CER-0303
When external Delta tables are dropped from Databricks Unity Catalog or the legacy Hive metastore, only the table metadata is removed — the underlying data files in cloud object storage (such as S3, ADLS, or GCS) remain untouched and continue to incur per-GB-month storage charges. This behavior is by design: external tables decouple metadata from data lifecycle management, meaning Databricks explicitly does not delete the underlying storage when an external table is dropped. The result is orphaned storage — files that no longer have any catalog reference, are not consumed by any downstream pipeline, and deliver no business value, yet continue to accumulate charges indefinitely.
This pattern is particularly prevalent in environments using medallion architecture (bronze/silver/gold layers), where tables are frequently recreated during pipeline evolution, schema experimentation, or migration between environments. Development and test workloads compound the problem, as teams routinely create and abandon external table references without cleaning up the associated storage. Unlike managed tables in Unity Catalog — which have a retention period with recovery capability before automatic deletion — external tables offer no such safety net.
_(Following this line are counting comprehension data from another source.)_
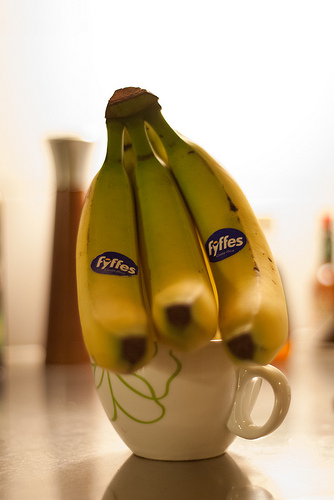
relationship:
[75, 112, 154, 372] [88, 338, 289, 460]
banana sitting atop cup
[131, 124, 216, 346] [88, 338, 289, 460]
banana sitting atop cup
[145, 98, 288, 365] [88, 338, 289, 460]
banana sitting atop cup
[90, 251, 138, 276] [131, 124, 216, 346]
label on banana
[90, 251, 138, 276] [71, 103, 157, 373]
label on banana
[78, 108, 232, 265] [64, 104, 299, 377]
three ripe yellow bananas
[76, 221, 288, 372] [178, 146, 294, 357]
bunch of ripe banana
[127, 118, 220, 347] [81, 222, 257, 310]
banana with blue stickers on them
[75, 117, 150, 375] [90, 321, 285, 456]
banana sitting on a cup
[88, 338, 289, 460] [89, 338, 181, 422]
cup white with green flower design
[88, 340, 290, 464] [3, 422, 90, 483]
cup on table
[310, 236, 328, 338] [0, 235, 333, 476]
bottle of tabasco sauce in background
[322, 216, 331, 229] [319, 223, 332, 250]
lid of tabasco sauce red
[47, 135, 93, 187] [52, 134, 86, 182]
lid of ketchup bottle white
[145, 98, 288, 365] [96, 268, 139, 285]
banana with blue label "fyffes"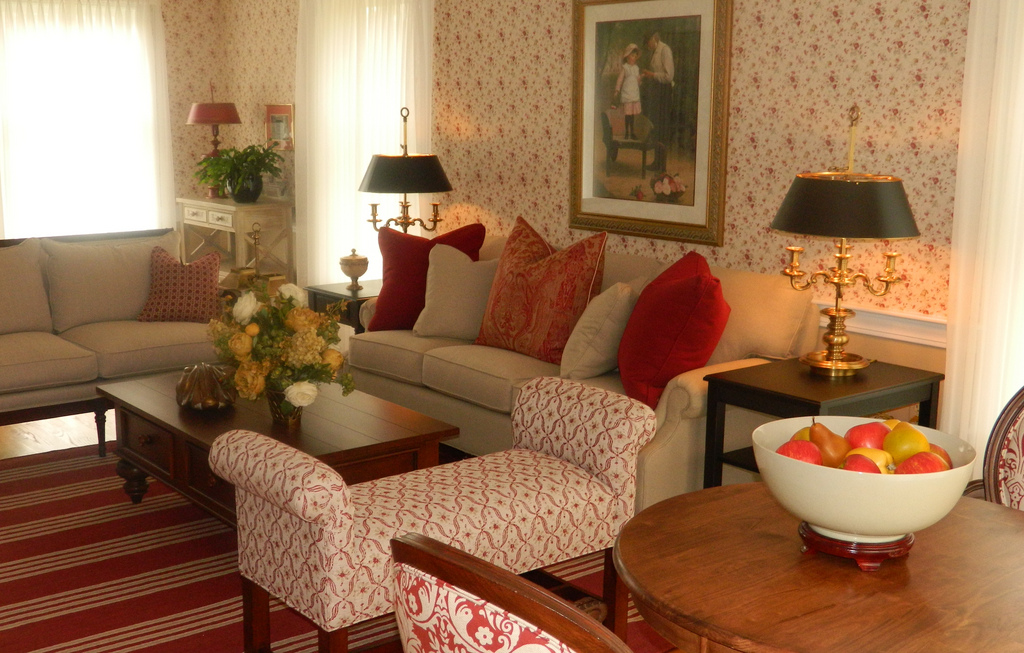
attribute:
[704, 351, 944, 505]
table — square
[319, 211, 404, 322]
table — small, white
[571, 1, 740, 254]
picture — framed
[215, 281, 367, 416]
bouquet — colorful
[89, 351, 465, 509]
table — shiny, wooden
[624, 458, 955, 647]
table — shiny, circular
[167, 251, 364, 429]
arrangement — floral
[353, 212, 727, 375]
pillows — red, beige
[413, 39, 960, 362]
wall — one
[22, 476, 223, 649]
rug — striped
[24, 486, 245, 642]
rug — white, red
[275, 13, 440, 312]
curtain — white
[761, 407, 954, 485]
fruit — some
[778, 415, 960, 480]
fruit — some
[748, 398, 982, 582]
bowl — wide, holding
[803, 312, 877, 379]
lamp holder — Gold plated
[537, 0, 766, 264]
wall painting — Gold framed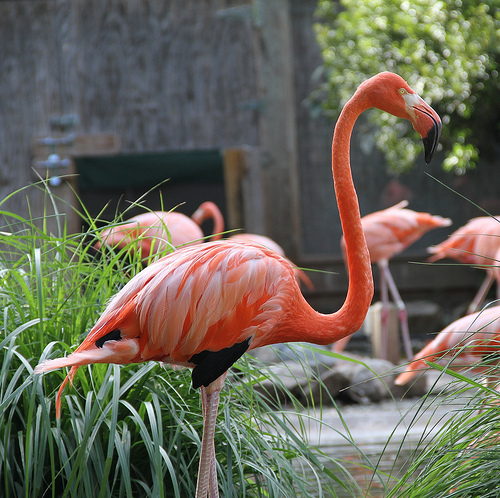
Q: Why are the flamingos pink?
A: Pink food.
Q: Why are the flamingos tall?
A: Long legs.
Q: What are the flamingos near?
A: Water.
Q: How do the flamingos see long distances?
A: Long necks.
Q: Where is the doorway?
A: Behind the flamingos.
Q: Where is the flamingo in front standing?
A: In tall plants.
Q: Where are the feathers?
A: On the bird's side.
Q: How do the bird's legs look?
A: Long and thin.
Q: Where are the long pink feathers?
A: On the bird's tail.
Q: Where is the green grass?
A: Next to the bird.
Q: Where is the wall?
A: Behind the bird.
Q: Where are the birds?
A: In a zoo.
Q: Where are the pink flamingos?
A: In a zoo.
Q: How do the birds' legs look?
A: Long.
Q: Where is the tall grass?
A: Behind the bird.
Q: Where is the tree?
A: Behind the flamingos.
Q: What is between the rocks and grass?
A: Water.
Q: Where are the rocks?
A: Edge of the water.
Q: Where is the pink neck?
A: On the flamingo.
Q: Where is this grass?
A: Behind the flamingo.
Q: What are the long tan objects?
A: Flamingo legs.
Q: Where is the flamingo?
A: Zoo enclosure.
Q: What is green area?
A: Plants around water.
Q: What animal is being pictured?
A: Flamingo.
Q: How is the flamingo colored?
A: Light red, white, and black.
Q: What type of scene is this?
A: Zoo scene.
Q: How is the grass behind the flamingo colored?
A: Green.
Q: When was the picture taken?
A: Daytime.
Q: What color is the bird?
A: Pink.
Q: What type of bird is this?
A: Flamingo.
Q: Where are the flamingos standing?
A: By water.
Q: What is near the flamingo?
A: A bush.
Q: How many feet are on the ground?
A: Two.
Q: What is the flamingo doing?
A: Standing.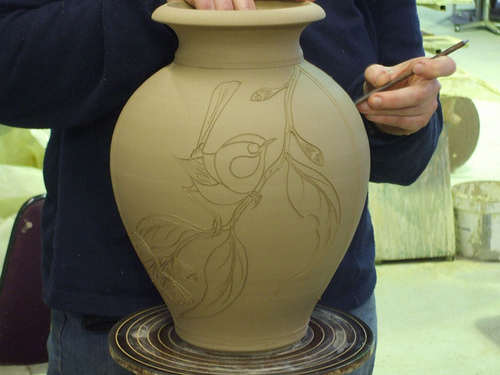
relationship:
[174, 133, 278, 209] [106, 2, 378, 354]
bird etched into pot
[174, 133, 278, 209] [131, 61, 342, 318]
bird on tree branch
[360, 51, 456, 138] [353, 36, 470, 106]
hand holding etching tool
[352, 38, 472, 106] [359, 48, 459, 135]
tool in hand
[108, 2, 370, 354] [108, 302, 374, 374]
pot on a table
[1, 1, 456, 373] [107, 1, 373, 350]
man designing vase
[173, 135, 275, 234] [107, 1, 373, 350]
bird on a vase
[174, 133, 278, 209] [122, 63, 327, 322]
bird standing on a branch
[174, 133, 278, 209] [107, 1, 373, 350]
bird etched into vase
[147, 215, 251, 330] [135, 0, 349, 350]
leaves etched into a vase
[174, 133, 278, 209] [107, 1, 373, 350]
bird etched into a vase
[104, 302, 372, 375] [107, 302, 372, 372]
potter's wheel on top of potter's wheel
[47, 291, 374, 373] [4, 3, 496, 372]
jeans in photo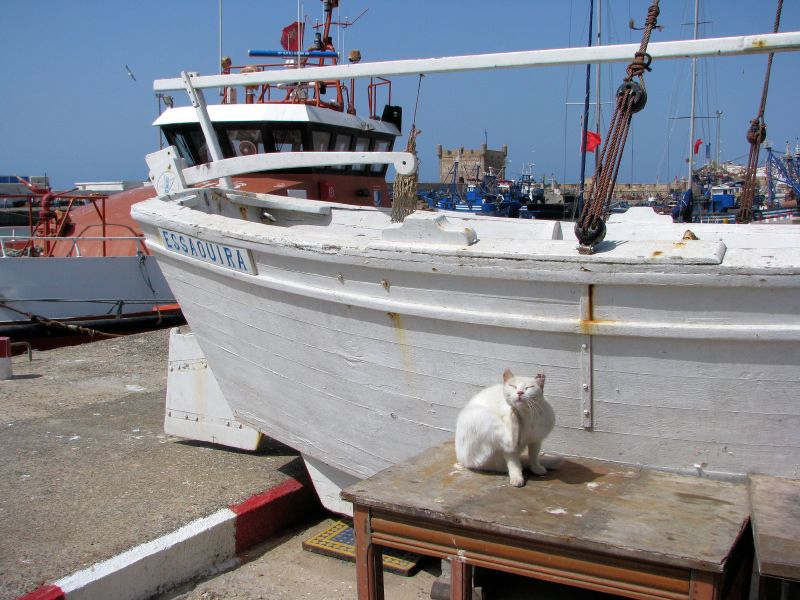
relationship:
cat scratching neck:
[451, 367, 555, 477] [502, 369, 547, 413]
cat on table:
[452, 346, 589, 496] [340, 432, 782, 593]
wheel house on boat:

The orphaned storage is structurally invisible to standard cost dashboards because it appears as generic object storage charges, not as Databricks-specific line items. Over time, this silent accumulation can represent a meaningful share of an organization's total storage spend.
Importantly, Databricks VACUUM operations do not address this pattern. VACUUM cleans up old file versions within active Delta tables, but it cannot act on storage paths that have been completely disconnected from catalog metadata through external table drops. The only way to reclaim this storage is to manually identify and delete the orphaned files in cloud storage.
This inefficiency involves two independent billing dimensions:
When an external Delta table is dropped, the metadata removal has no effect on the underlying storage billing. The cloud provider continues to charge for every byte of data in the orphaned storage path at the applicable per-GB-month rate. Because external tables are often used for large-scale data — particularly in data lake and lakehouse architectures — the orphaned storage volumes can be substantial.